Test-Time Selective Adaptation for Uni-Modal Distribution Shift in Multi-Modal Data

Authors: Mingcai Chen, Baoming Zhang, Zongbo Han, Wenyu Jiang, Yanmeng Wang, Shuai Feng, Yuntao Du., Bingkun Bao

ICML 2025 | Venue PDF | Archive PDF | Plain Text | LLM Run Details

Reproducibility Variable Result LLM Response
Research Type Experimental Finally, we validate the effectiveness of our proposed method through extensive experimental evaluations. Code available at https://github.com/chenmc1996/Uni Modal-Distribution-Shift. [...] We perform experiments on multi-modal datasets with uni-modal distribution shift, and discovery limited performance gain. [...] Our method is validated through extensive experiments on the uni-modal distribution shifted datasets, and the results show that our approach achieves superior performance.
Researcher Affiliation Academia 1Nanjing University of Posts and Telecommunications 2State Key Laboratory for Novel Software Technology at Nanjing University, Nanjing University 3College of Intelligence and Computing, Tianjin University 4Joint SDU-NTU Centre for Artificial Intelligence Research (C-FAIR) & School of software, Shandong university. Correspondence to: Yuntao Du <EMAIL>, Bingkun Bao <EMAIL>.
Pseudocode No The paper describes the methodology using textual explanations and mathematical formulations, but it does not include any explicitly labeled 'Pseudocode' or 'Algorithm' blocks or figures with structured, code-like steps.
Open Source Code Yes Code available at https://github.com/chenmc1996/Uni Modal-Distribution-Shift.
Open Datasets Yes To validate the effectiveness of our method, we perform comparison experiments and on two multi-modal datasets, Kinetics50 (Kay et al., 2017) and VGGSound (Chen et al., 2020), with diverse domain shifts.
Dataset Splits No The paper mentions using the "training sets of Kinetics50 and VGGSound dataset" for pre-training and then evaluating on corrupted versions of these datasets. While it implies standard usage, it does not explicitly provide specific split percentages (e.g., 80/10/10) or sample counts for training, validation, and testing splits needed for reproducibility. It only details the dataset construction and corruption procedures, and video trimming.
Hardware Specification Yes We implement the network on a Ge Force RTX(TM) 3090 GPU and Intel(R) Core(TM) i9-10900K CPU @ 3.70GHz.
Software Dependencies No For the software information and other experimental settings, please refer to our code https://github.com/chenmc1996/Uni-Modal-Distribution-Shift. The paper does not explicitly list specific software dependencies (e.g., Python, PyTorch, CUDA) with version numbers within the main text.
Experiment Setup Yes We mainly have the following hyper-parameters: The coefficient and threshold of self-training loss, the softmax temperature, the batch size.

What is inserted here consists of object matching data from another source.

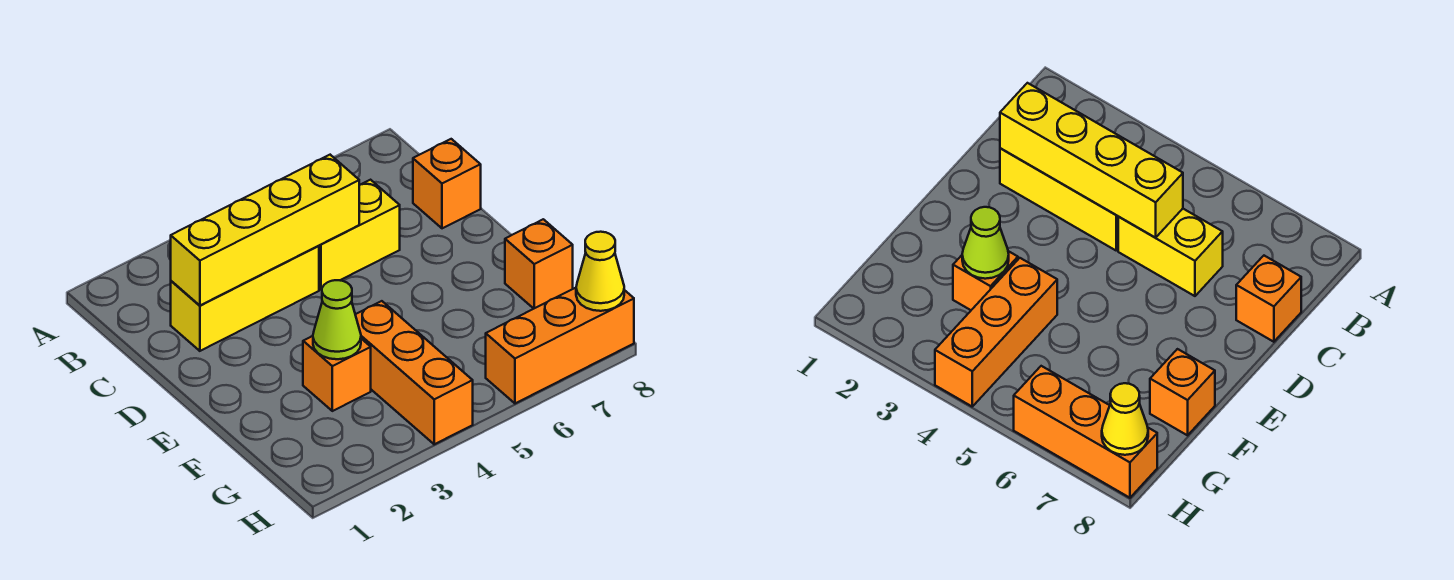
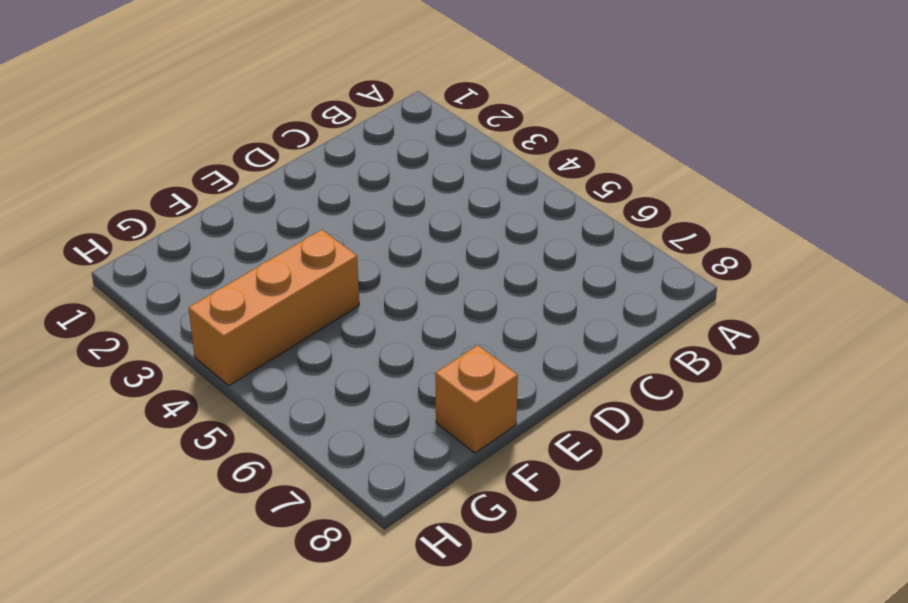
none -> yellow 1x3 brick [171,246,319,351]
none -> yellow 1x2 brick [319,180,400,290]

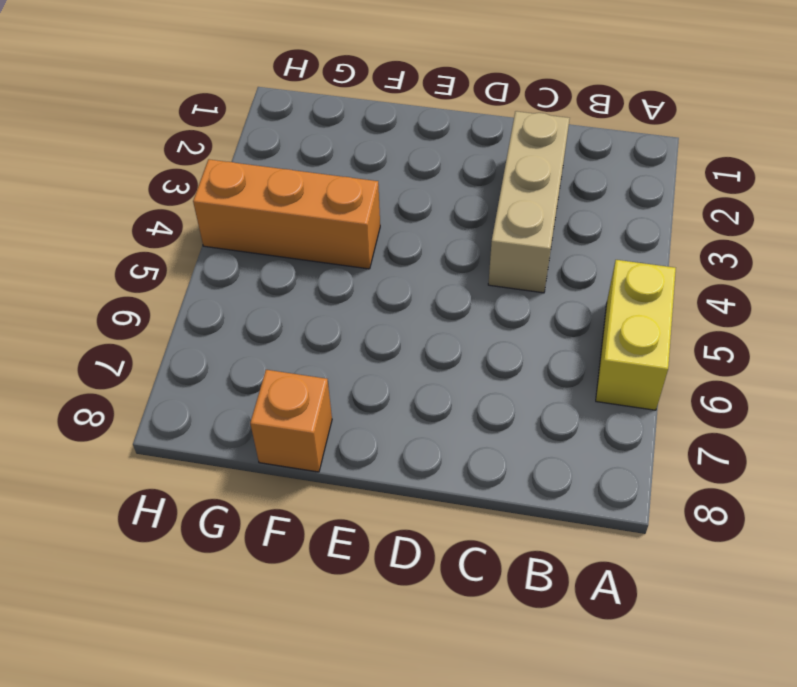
yellow 1x2 brick [596,260,676,410] -> yellow 1x2 brick moved to [319,180,400,290]
tan 1x3 brick [488,111,570,293] -> yellow 1x3 brick [171,246,319,351]
none -> orange 1x1 brick [413,139,481,228]
none -> orange 1x1 brick [303,336,371,411]

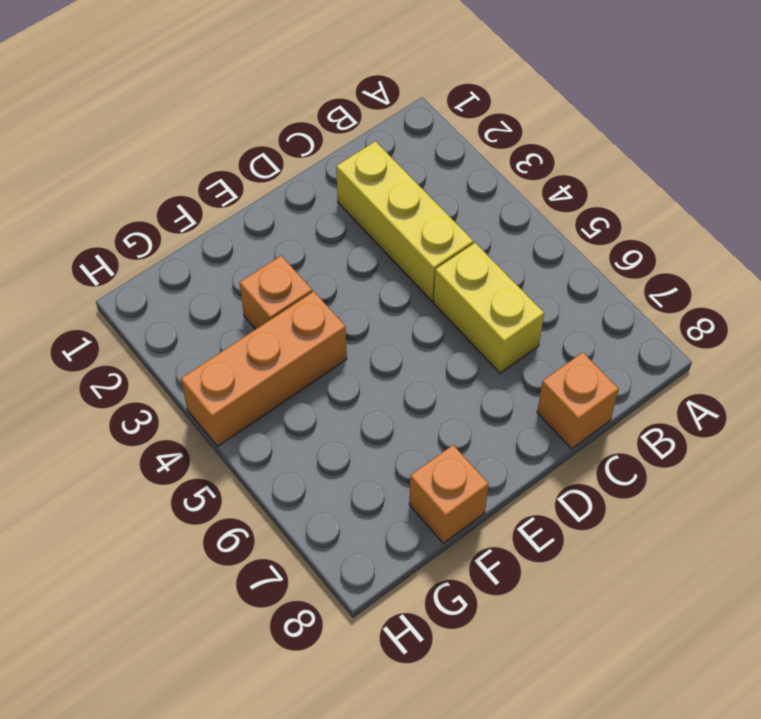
none -> orange 1x3 brick [486,288,634,403]
none -> yellow 1x4 brick [171,155,359,305]

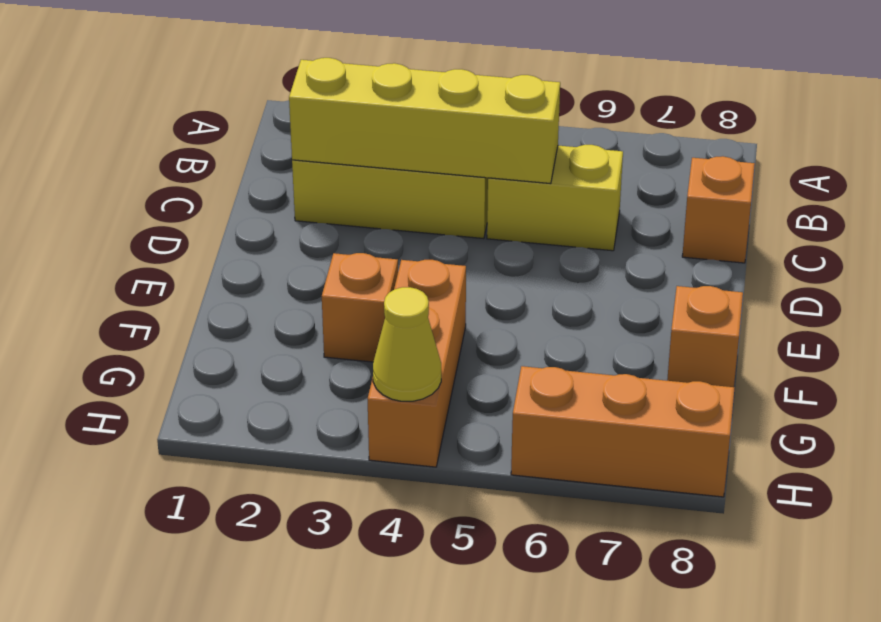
yellow 1x1 cone [373,287,441,401] -> yellow 1x1 cone moved to [576,232,624,311]
none -> lime 1x1 cone [313,280,361,359]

We use one set of hyper-parameters for the shift on one modality on each dataset ( we keep the temperature to 0.001 and loss coefficient as 0.5 across all experiments). For Kinetics50-C with video shift, the threshold as 0.9, the batch size as 16. For Kinetics50-C with audio shift, the threshold as 0.9, the batch size as 64. For VGGSound-C with video shift, the threshold as 0.8, the batch size as 128. For VGGSound-C with audio shift, the threshold as 0.8, the batch size as 64. During test-time, our model is updated using the Adam optimizer.